Covid-19 Sonrası Küresel Emperyalist Sistem

  1. AHMET HULUSİ KIRIM

Dünya salgın tarihinde, ekonomik sistemlerde önemli değişimlere yol açan, milyonlarca insanın
ölümüne neden olan Kara Veba ve İspanyol Gribi, toplumsal ve ekonomik yapıda uzun vadeli etkiler
yaratmıştır. Salgınlar da tıpkı ekonomik krizler gibi ekonomi politikada yaratıcı yıkım potansiyeline
sahiptir. Covid-19 sırasında yaşanan gelişmeler de, Covid-19 sonrası neoliberal sistemde yeni
gelişmeler yaratma potansiyeline sahiptir.

Covid-19 krizinde neoliberal politikalar sağlıkta sınıfta kaldı. Sınıfta kaldı ama bunun yanında
ekonomik, politik, kültürel, teknolojik gelişmeleri geliştirecek ve dönüştürecek dinamikleri de yarattı.
Kriz her ne kadar özellikle sağlık alanında kendini gösterse de sadece bu bağlamda ele alınamayacak
kadar yapısal bir derinliğe sahip.

Kapitalizm ve sağlık arasında organik bir ilişki söz konusudur.

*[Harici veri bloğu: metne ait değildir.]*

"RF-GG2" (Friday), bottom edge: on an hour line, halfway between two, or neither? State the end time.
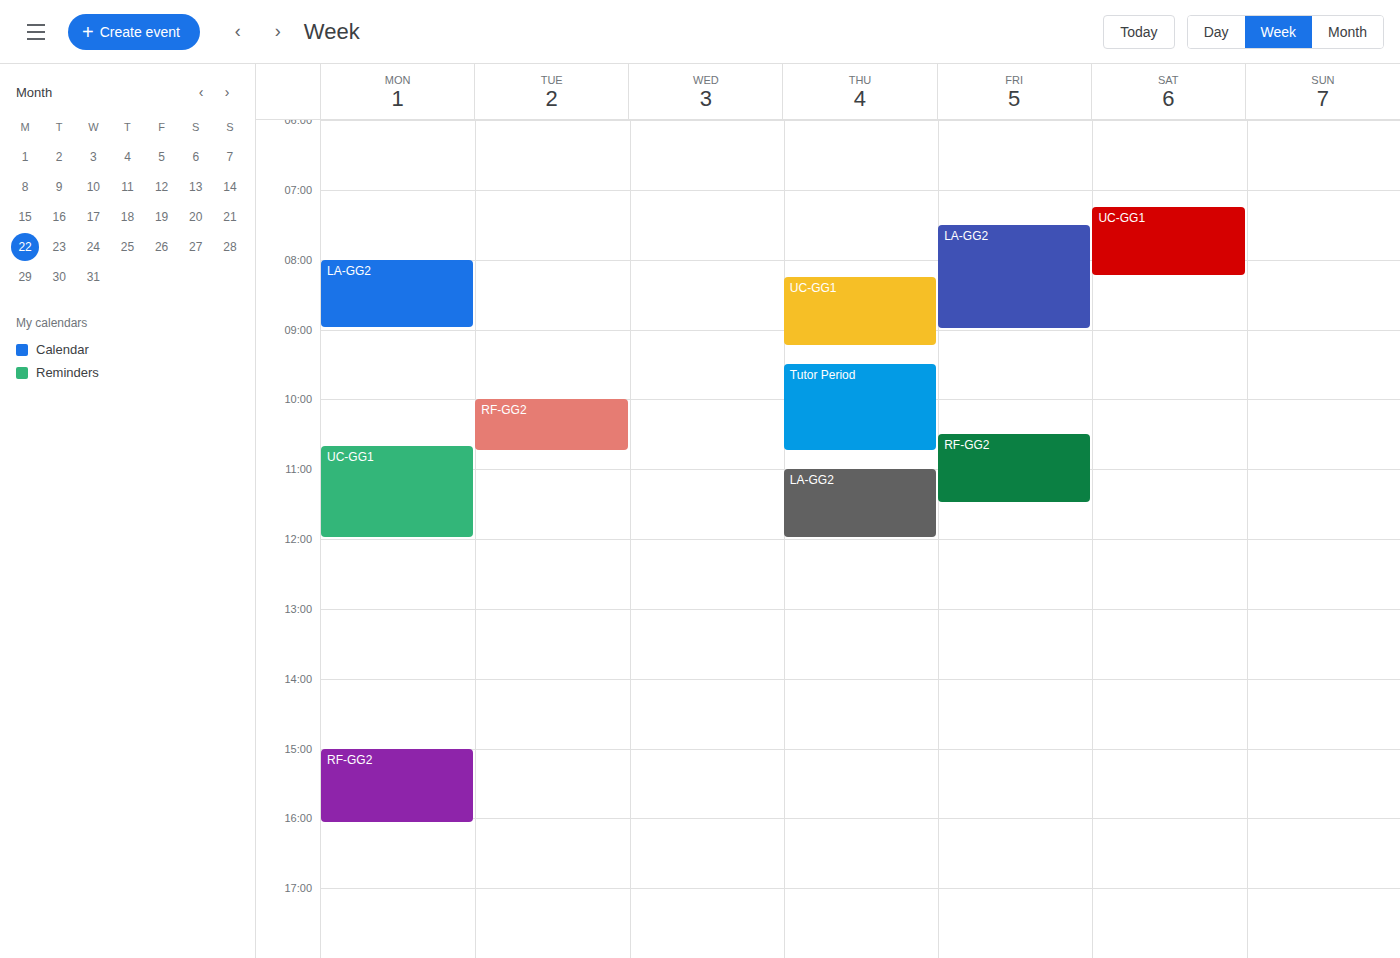
11:30 AM -- halfway between the 11 AM and 12 PM lines.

Engels “İngiliz İşçi Sınıfının
Koşulları” isimli çalışmasında, sanayi kapitalizminin İngiliz işçi sınıfı ve kent yoksulları üzerindeki
olumsuz etkisine dikkat çekerek, yoksulluğun ve kötü çalışma koşullarının kapitalizmin zorunlu parçası olduğu tespitini yaptı. Engels’e göre sanayi kapitalizmi sömürücü bir yapıya sahiptir. Kapitalist üretim biçimi, işçilerin yaşamını zorlayan koşulların temel nedenidir. Dolayısıyla bu olumsuz koşullar, toplumsal üretimin ayrılmaz bir parçası haline gelmiştir.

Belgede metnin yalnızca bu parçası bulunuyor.